Umut
nedir, neye benzer? En dipte olduğunuz anda hayata tutunmanızı sağlayacak bir
ip midir yoksa en karanlık gecelerde bile kara aksini düşüren bir ay ışığı mı?
Eva ile senfoni orkestrasında kemancı olan eşi
Michal’in öyküsü masallardaki gibi başlamıştır. Ancak 1942 yılında Prag şehrini
işgal eden Naziler, Michal’i ünlü toplama kampı Auschwitz’e sürgün ettiklerinde
masal bir anda dehşet verici bir kâbusa dönüşür. Eşine bir an önce kavuşmaktan
başka bir şey düşünemeyen Eva, sonunda çareyi kocasının peşinden gönüllü olarak
Auschwitz’e gitmekte bulur.

Sofie de Auschwitz’e oğlunu bulabilmek umuduyla
gelmiştir. Artık bu iki kadın, bu cehennemde umutlarına ve hayallerine birlikte
tutunacak, düşmanla dost olmak anlamına gelse bile birbirlerini kollayacaktır.
Fakat Eva’nın bir mucize eseri hamile kalmasıyla ikisinin de hayatları
tehlikeye girer.
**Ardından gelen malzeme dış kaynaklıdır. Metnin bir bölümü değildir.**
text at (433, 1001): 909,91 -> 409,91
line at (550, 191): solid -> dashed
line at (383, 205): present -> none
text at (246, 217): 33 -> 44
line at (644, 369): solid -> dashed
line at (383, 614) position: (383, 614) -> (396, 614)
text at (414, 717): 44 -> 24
Bundan böyle tek bir amaçları vardır: Kendilerini olmasa bile
çocuklarını koruyabilmek ve onlar göçüp gitse bile hikâyelerini tüm dünyaya
anlatmalarını sağlamak.
Gerçek hayatlardan uyarlanan hikâyesiyle Kara
Düşen Ay Işığı, ölümle yaşam arasındaki o ince çizgi üzerinde dans
edenlerin yürek burkan öyküsü.
(Arka kapak
yazısı)
Yazar Hakkında: Lily Graham
Eski bir gazeteci olan LILY GRAHAM, Güney
Afrika’da büyümüştür. Şimdilerde eşi ve köpeğiyle Suffolk kıyılarında
yaşamaktadır. Yazarın, Kara Düşen Ay Işığı
haricinde yurt dışında yayımlanmış altı kitabı daha bulunmaktadır.